■ **Description of the task**
Duplicate the rows word for word, starting at the very beginning and stopping after the line that contains "Гибкость и мягкость материала".

┄┄┄┄┄┄┄┄┄┄┄┄┄┄┄┄┄┄┄┄

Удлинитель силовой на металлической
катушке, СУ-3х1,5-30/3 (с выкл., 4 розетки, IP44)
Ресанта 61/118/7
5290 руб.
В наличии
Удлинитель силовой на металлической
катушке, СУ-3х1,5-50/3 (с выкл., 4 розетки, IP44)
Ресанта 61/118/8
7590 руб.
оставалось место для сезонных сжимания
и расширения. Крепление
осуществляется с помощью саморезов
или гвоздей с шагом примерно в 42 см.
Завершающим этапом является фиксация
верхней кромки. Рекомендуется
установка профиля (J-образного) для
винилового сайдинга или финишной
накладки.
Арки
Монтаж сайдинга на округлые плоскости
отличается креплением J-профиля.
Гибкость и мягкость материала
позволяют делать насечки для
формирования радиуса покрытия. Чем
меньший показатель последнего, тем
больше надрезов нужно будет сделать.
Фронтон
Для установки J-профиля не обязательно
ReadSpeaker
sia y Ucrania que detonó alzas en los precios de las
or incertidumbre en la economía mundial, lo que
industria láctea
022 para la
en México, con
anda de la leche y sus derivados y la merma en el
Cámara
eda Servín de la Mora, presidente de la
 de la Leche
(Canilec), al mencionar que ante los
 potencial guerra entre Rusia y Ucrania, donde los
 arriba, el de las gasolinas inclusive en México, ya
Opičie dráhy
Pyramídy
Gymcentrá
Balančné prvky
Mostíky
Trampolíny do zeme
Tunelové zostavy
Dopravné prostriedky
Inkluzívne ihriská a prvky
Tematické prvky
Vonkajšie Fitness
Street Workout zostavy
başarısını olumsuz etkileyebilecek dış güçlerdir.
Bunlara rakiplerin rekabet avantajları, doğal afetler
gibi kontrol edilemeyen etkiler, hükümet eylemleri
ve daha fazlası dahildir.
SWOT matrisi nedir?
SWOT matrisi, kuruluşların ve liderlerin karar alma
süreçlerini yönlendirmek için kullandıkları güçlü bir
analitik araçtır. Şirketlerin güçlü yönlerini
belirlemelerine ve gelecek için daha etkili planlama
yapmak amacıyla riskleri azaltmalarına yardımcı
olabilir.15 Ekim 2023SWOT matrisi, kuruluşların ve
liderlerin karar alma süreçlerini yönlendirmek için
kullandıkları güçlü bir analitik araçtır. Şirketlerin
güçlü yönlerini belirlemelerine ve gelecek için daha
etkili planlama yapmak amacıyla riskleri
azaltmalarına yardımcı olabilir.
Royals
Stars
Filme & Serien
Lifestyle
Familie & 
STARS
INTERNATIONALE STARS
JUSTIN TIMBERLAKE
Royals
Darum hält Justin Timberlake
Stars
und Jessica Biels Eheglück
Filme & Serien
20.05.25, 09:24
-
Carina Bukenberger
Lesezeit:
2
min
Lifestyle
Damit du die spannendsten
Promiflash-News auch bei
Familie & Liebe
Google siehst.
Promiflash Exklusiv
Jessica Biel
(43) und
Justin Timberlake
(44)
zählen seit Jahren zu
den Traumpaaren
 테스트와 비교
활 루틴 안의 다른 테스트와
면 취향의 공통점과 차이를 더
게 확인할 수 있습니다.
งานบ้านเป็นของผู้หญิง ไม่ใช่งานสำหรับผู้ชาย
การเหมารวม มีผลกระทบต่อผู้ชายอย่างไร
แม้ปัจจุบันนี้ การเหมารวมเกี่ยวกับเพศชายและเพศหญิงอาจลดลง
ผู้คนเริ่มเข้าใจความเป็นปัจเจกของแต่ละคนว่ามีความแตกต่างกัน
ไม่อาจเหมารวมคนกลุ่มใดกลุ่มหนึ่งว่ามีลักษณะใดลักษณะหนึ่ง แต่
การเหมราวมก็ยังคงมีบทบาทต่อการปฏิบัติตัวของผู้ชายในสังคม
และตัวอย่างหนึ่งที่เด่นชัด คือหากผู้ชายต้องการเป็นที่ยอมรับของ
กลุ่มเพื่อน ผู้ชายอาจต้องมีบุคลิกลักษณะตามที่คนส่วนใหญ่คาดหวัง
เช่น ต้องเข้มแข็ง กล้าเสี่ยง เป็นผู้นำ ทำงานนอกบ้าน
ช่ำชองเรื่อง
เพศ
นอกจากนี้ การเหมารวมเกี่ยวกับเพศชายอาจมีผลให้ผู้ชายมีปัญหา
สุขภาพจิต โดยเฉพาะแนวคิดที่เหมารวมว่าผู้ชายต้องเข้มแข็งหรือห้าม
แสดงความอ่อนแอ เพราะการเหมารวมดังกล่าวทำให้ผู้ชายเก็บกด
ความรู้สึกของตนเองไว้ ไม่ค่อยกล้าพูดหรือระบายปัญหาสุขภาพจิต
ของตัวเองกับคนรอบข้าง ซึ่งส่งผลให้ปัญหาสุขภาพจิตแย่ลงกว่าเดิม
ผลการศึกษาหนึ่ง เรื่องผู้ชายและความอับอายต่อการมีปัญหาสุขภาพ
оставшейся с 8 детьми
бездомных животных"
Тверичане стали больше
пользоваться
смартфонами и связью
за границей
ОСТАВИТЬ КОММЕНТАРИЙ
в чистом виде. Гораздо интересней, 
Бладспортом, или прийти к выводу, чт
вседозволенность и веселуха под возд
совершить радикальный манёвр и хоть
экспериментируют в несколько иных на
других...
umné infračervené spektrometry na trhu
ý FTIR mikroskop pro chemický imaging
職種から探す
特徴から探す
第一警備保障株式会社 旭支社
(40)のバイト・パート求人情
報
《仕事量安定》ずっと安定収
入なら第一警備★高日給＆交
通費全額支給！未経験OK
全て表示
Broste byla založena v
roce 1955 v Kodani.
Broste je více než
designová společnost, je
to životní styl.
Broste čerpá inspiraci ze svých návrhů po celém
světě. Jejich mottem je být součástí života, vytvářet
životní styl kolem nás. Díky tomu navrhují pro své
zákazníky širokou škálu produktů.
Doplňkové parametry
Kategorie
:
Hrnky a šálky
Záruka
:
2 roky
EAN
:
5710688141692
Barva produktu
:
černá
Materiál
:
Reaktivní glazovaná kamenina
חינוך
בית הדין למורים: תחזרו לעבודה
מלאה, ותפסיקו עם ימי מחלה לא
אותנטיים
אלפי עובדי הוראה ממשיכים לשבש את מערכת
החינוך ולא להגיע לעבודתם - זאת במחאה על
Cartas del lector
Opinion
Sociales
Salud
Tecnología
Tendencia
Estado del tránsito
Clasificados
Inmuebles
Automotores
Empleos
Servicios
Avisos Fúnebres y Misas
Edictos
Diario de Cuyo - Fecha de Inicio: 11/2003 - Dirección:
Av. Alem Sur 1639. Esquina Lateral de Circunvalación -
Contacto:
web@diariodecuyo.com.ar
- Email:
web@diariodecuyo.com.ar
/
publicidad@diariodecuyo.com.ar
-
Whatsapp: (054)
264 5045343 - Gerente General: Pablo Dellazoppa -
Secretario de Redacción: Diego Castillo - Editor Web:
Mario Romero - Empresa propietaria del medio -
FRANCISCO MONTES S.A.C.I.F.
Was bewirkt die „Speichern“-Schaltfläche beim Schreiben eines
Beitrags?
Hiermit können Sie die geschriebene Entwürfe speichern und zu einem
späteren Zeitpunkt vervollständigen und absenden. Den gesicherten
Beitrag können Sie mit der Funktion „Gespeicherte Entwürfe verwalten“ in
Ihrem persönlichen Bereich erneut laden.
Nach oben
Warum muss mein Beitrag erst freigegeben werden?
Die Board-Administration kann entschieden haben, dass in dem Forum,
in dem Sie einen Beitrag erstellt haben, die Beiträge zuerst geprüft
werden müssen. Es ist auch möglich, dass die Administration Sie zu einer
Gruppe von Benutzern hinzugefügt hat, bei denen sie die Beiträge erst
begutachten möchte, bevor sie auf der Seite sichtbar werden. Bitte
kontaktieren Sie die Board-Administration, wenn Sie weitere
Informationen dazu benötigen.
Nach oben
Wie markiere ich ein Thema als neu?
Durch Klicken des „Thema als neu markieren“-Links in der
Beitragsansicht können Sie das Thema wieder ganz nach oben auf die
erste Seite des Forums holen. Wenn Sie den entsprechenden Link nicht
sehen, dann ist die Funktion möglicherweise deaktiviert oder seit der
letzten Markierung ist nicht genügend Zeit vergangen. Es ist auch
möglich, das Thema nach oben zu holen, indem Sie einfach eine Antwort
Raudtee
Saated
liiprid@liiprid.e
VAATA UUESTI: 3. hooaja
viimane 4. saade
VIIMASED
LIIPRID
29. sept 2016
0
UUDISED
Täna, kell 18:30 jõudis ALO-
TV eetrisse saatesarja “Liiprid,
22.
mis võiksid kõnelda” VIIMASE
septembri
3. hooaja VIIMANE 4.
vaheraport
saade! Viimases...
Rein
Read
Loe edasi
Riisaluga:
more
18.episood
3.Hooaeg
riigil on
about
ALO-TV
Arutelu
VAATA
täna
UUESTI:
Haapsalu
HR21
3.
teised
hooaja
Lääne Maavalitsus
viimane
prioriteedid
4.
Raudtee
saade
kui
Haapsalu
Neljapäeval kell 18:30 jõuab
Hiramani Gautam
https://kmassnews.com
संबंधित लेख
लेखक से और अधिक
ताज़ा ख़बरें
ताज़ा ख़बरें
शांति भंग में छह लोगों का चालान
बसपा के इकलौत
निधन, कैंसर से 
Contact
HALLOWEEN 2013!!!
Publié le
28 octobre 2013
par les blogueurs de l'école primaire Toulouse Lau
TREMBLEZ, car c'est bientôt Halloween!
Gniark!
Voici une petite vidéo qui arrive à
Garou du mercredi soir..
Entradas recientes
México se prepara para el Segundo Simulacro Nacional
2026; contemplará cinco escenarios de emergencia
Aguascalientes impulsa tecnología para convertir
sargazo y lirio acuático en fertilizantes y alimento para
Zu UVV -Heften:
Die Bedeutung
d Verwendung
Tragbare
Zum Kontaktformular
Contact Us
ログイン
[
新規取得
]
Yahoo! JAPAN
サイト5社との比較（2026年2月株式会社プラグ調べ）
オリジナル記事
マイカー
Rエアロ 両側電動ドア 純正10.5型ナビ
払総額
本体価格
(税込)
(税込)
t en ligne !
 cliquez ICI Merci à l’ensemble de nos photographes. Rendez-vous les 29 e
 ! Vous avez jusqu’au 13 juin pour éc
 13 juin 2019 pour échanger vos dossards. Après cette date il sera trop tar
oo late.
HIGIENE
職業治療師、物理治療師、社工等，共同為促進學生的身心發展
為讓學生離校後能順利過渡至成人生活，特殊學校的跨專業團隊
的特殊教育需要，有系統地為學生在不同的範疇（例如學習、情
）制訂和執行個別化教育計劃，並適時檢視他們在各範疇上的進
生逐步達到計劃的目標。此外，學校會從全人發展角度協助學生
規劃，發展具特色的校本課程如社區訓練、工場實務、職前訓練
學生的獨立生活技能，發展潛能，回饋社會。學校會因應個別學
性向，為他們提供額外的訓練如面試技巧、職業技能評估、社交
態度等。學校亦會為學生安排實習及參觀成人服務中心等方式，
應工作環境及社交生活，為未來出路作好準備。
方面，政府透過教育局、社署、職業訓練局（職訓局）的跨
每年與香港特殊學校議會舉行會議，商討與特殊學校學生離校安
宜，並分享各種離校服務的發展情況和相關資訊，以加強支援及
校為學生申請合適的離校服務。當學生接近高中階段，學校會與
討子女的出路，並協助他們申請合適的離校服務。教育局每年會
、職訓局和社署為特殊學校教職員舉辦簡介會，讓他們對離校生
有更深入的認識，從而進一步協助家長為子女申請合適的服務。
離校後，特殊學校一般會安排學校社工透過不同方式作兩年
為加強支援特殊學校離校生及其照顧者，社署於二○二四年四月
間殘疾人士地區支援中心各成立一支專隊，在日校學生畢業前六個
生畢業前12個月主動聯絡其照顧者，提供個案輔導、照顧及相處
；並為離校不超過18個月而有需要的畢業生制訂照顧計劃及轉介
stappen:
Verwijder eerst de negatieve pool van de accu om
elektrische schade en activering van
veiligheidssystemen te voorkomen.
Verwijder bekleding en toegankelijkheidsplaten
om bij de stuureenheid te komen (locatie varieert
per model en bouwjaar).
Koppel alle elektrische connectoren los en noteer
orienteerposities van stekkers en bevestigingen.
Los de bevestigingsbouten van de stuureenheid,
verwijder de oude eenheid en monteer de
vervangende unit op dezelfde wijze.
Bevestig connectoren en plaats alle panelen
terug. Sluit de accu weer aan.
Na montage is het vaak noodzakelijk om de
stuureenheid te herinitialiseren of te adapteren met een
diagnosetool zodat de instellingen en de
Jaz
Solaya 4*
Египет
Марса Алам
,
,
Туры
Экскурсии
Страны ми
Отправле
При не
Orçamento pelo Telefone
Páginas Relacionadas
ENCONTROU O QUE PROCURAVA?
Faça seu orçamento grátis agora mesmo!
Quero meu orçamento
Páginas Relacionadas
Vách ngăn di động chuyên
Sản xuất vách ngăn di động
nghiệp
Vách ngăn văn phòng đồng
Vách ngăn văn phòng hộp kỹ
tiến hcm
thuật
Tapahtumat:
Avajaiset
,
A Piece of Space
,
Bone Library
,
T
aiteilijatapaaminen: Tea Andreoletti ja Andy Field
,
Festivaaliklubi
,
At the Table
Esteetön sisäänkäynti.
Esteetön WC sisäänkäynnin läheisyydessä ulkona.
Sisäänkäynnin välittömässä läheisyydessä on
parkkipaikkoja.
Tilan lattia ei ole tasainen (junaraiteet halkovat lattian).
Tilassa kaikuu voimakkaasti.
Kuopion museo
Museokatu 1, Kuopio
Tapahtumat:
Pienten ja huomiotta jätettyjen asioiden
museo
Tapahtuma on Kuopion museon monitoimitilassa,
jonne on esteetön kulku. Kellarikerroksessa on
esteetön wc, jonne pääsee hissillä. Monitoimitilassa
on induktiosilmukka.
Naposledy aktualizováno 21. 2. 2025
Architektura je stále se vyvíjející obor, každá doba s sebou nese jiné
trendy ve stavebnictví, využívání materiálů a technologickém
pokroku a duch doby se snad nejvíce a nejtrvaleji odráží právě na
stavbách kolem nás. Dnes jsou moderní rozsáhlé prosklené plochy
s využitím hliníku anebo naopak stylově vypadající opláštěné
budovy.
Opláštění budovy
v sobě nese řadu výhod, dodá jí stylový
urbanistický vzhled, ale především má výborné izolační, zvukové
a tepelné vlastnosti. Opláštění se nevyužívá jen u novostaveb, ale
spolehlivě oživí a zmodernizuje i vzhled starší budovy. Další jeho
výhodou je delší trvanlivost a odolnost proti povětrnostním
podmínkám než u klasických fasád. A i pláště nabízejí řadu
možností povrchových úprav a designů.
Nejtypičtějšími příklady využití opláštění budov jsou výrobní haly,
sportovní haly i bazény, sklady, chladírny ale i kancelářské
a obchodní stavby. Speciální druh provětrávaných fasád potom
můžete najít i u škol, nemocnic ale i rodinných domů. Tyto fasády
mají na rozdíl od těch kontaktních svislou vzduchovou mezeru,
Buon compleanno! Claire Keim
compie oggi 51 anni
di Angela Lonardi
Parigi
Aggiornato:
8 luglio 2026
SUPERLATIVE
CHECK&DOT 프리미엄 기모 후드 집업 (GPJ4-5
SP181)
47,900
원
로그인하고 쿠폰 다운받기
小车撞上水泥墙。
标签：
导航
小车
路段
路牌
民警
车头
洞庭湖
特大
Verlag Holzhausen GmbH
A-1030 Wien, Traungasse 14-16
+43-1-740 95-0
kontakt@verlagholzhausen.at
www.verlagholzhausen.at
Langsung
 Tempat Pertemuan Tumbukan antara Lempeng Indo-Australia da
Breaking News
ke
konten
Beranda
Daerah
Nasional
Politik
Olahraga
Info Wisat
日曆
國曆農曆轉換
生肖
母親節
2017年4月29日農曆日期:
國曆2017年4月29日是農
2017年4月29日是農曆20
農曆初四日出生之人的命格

┄┄┄┄┄┄┄┄┄┄┄┄┄┄┄┄┄┄┄┄

■ **Final answer**
Удлинитель силовой на металлической
катушке, СУ-3х1,5-30/3 (с выкл., 4 розетки, IP44)
Ресанта 61/118/7
5290 руб.
В наличии
Удлинитель силовой на металлической
катушке, СУ-3х1,5-50/3 (с выкл., 4 розетки, IP44)
Ресанта 61/118/8
7590 руб.
оставалось место для сезонных сжимания
и расширения. Крепление
осуществляется с помощью саморезов
или гвоздей с шагом примерно в 42 см.
Завершающим этапом является фиксация
верхней кромки. Рекомендуется
установка профиля (J-образного) для
винилового сайдинга или финишной
накладки.
Арки
Монтаж сайдинга на округлые плоскости
отличается креплением J-профиля.
Гибкость и мягкость материала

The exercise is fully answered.